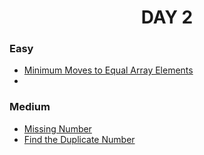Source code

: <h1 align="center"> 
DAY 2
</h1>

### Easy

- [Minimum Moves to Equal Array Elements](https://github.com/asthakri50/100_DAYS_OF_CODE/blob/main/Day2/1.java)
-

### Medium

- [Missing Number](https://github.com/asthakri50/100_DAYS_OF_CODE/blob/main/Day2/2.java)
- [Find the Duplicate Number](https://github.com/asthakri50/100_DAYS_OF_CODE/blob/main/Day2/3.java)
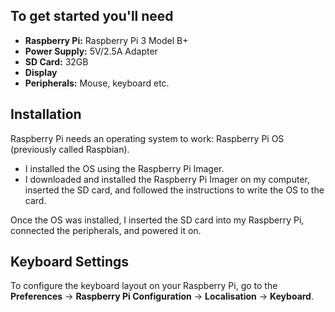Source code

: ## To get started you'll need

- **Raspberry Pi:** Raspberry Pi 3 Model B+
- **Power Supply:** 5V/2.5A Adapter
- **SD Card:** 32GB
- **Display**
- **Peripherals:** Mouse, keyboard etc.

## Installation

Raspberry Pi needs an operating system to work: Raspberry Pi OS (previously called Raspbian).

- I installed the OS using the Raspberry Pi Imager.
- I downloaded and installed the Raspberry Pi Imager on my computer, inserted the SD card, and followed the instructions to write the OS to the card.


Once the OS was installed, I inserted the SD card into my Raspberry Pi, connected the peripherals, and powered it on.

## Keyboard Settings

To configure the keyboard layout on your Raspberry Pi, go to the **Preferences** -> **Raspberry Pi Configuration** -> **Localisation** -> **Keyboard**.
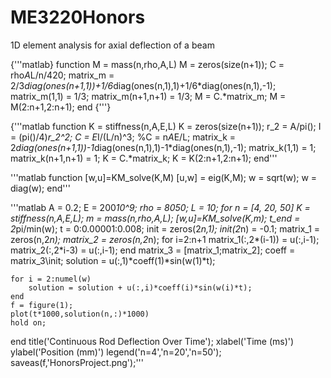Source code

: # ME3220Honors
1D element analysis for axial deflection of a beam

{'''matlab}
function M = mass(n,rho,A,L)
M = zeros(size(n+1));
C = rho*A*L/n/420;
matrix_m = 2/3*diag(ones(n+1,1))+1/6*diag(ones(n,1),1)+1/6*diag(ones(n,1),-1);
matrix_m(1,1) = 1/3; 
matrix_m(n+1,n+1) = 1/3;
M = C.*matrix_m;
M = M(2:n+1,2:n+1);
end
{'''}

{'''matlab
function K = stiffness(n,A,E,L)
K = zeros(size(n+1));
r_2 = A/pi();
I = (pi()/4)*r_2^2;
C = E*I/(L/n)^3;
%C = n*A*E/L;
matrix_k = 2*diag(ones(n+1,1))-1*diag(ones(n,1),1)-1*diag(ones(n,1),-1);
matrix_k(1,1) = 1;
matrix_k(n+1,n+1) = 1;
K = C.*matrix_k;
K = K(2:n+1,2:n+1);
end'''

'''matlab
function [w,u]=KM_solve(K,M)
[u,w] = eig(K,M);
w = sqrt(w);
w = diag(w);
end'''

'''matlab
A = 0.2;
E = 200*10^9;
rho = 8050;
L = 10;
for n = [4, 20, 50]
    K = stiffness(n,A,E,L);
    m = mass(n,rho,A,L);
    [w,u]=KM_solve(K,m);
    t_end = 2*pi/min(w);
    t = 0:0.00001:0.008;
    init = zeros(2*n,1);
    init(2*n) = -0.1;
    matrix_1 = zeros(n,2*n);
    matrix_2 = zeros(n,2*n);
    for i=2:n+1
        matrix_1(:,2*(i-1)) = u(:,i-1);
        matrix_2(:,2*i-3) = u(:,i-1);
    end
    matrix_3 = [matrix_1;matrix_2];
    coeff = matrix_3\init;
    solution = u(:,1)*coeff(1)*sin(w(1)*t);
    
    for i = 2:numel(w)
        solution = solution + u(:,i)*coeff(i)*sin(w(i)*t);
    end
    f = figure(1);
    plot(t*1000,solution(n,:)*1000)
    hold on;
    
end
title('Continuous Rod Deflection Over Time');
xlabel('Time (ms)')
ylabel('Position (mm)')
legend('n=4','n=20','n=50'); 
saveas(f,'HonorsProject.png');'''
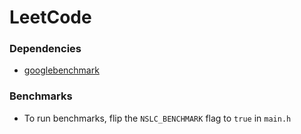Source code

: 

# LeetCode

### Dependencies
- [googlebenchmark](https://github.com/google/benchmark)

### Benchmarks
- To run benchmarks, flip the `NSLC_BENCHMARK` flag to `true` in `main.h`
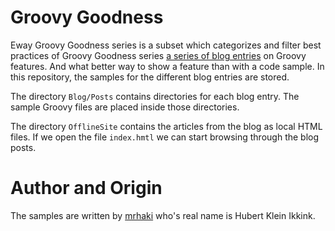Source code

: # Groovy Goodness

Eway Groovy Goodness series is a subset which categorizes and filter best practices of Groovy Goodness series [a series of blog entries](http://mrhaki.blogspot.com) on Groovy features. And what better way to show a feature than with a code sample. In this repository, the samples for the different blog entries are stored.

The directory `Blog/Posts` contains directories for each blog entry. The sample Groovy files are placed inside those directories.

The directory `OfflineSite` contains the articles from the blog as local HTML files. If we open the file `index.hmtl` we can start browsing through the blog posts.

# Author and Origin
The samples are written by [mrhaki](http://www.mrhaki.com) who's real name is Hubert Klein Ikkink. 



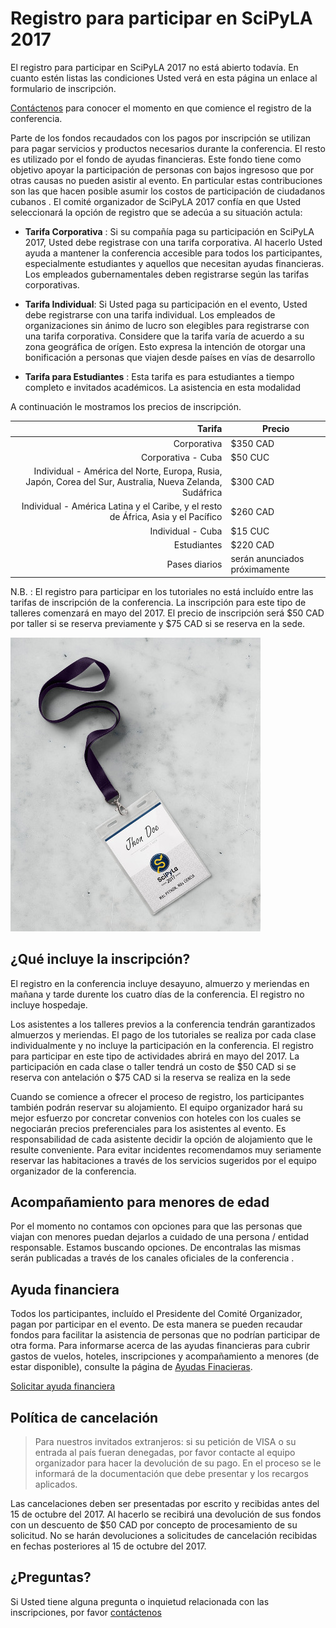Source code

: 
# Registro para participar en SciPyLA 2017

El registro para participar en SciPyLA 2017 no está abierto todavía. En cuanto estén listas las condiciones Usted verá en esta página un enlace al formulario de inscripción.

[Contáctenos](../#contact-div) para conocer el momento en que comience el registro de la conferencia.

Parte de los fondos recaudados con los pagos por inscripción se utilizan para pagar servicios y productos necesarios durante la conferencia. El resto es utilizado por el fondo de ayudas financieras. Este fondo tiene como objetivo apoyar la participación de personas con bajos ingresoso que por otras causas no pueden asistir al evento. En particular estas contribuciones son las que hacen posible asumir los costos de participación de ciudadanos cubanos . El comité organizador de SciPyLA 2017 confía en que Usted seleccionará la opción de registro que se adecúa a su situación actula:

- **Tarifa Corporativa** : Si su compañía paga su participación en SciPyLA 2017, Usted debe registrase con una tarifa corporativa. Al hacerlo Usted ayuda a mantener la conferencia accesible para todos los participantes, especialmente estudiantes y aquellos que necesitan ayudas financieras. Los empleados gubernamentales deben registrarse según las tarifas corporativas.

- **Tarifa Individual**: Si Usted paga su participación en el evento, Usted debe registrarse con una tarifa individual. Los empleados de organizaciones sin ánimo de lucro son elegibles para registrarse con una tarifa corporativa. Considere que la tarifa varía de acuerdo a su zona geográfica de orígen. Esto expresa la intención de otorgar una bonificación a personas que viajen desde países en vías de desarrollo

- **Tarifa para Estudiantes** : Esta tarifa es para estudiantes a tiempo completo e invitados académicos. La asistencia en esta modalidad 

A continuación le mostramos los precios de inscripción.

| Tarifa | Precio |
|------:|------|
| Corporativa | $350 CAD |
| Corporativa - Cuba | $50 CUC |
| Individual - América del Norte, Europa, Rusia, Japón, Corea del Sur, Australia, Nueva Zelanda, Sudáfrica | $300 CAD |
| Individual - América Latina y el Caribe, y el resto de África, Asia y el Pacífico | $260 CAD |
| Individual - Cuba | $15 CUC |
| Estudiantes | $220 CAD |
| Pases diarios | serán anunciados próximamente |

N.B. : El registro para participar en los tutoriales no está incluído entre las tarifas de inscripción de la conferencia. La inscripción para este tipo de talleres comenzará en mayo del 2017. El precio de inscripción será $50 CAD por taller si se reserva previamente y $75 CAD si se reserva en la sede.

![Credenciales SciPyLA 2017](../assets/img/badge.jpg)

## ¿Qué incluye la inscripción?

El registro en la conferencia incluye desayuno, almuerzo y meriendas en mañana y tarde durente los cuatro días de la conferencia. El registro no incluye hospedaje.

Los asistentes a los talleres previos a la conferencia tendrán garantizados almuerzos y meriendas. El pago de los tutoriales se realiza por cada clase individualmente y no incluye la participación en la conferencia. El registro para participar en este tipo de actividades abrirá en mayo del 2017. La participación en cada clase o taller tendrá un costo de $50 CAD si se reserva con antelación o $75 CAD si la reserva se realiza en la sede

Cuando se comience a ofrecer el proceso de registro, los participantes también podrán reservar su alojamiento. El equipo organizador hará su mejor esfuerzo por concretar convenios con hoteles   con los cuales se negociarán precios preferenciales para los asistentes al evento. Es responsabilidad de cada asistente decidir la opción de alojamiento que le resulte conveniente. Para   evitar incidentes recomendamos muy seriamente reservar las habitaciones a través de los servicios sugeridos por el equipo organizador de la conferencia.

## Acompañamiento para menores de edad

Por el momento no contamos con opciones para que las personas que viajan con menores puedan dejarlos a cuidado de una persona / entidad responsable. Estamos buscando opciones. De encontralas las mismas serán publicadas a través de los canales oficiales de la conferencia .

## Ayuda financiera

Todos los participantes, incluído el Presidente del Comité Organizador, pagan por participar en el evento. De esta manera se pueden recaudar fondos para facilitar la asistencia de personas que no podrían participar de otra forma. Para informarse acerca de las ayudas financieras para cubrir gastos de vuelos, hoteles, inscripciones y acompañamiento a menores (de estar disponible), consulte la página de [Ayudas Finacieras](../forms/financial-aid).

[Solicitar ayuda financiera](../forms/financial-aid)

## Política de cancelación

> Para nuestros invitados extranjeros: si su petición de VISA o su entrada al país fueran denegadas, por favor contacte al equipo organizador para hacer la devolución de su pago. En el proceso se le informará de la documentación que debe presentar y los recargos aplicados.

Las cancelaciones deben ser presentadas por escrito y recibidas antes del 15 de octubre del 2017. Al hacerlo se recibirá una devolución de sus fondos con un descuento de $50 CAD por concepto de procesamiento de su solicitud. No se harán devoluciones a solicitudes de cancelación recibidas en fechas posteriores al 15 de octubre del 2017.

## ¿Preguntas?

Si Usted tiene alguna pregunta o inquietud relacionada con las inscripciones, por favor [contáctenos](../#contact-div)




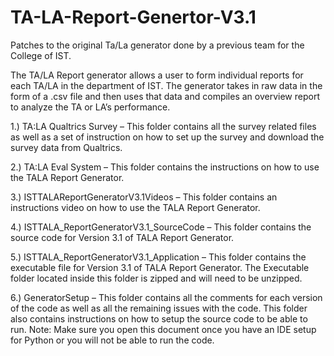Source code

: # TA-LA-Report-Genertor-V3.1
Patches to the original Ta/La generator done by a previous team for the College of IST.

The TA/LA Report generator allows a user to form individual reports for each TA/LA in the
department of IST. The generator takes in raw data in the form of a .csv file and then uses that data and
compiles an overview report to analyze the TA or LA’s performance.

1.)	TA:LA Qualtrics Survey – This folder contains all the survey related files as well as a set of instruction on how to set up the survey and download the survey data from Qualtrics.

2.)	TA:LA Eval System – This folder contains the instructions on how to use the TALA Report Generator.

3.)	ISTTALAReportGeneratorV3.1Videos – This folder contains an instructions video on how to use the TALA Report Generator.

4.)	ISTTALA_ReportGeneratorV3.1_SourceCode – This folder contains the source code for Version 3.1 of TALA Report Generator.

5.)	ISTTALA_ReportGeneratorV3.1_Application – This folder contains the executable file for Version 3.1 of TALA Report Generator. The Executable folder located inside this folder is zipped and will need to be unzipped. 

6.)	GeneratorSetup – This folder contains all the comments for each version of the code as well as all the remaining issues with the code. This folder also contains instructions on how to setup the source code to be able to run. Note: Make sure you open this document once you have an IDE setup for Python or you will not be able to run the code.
----
§ **WHAT THE EXERCISE ASKS**:
In the records, switch "matrix_k" to "k_matrix" wherever it occurs from the line containing "Once the OS" through the line containing "# Groovy Goodness". Give back only those lines, with nothing else changed and the pictures left out.

§ **SOLUTION TO THIS EXERCISE**:
Once the OS was installed, I inserted the SD card into my Raspberry Pi, connected the peripherals, and powered it on.

## Keyboard Settings

To configure the keyboard layout on your Raspberry Pi, go to the **Preferences** -> **Raspberry Pi Configuration** -> **Localisation** -> **Keyboard**.
Source code

: # ME3220Honors
1D element analysis for axial deflection of a beam

{'''matlab}
function M = mass(n,rho,A,L)
M = zeros(size(n+1));
C = rho*A*L/n/420;
matrix_m = 2/3*diag(ones(n+1,1))+1/6*diag(ones(n,1),1)+1/6*diag(ones(n,1),-1);
matrix_m(1,1) = 1/3; 
matrix_m(n+1,n+1) = 1/3;
M = C.*matrix_m;
M = M(2:n+1,2:n+1);
end
{'''}

{'''matlab
function K = stiffness(n,A,E,L)
K = zeros(size(n+1));
r_2 = A/pi();
I = (pi()/4)*r_2^2;
C = E*I/(L/n)^3;
%C = n*A*E/L;
k_matrix = 2*diag(ones(n+1,1))-1*diag(ones(n,1),1)-1*diag(ones(n,1),-1);
k_matrix(1,1) = 1;
k_matrix(n+1,n+1) = 1;
K = C.*k_matrix;
K = K(2:n+1,2:n+1);
end'''

'''matlab
function [w,u]=KM_solve(K,M)
[u,w] = eig(K,M);
w = sqrt(w);
w = diag(w);
end'''

'''matlab
A = 0.2;
E = 200*10^9;
rho = 8050;
L = 10;
for n = [4, 20, 50]
    K = stiffness(n,A,E,L);
    m = mass(n,rho,A,L);
    [w,u]=KM_solve(K,m);
    t_end = 2*pi/min(w);
    t = 0:0.00001:0.008;
    init = zeros(2*n,1);
    init(2*n) = -0.1;
    matrix_1 = zeros(n,2*n);
    matrix_2 = zeros(n,2*n);
    for i=2:n+1
        matrix_1(:,2*(i-1)) = u(:,i-1);
        matrix_2(:,2*i-3) = u(:,i-1);
    end
    matrix_3 = [matrix_1;matrix_2];
    coeff = matrix_3\init;
    solution = u(:,1)*coeff(1)*sin(w(1)*t);
    
    for i = 2:numel(w)
        solution = solution + u(:,i)*coeff(i)*sin(w(i)*t);
    end
    f = figure(1);
    plot(t*1000,solution(n,:)*1000)
    hold on;
    
end
title('Continuous Rod Deflection Over Time');
xlabel('Time (ms)')
ylabel('Position (mm)')
legend('n=4','n=20','n=50'); 
saveas(f,'HonorsProject.png');'''
Source code

: 

# LeetCode

### Dependencies
- [googlebenchmark](https://github.com/google/benchmark)

### Benchmarks
- To run benchmarks, flip the `NSLC_BENCHMARK` flag to `true` in `main.h`
Source code

: # Groovy Goodness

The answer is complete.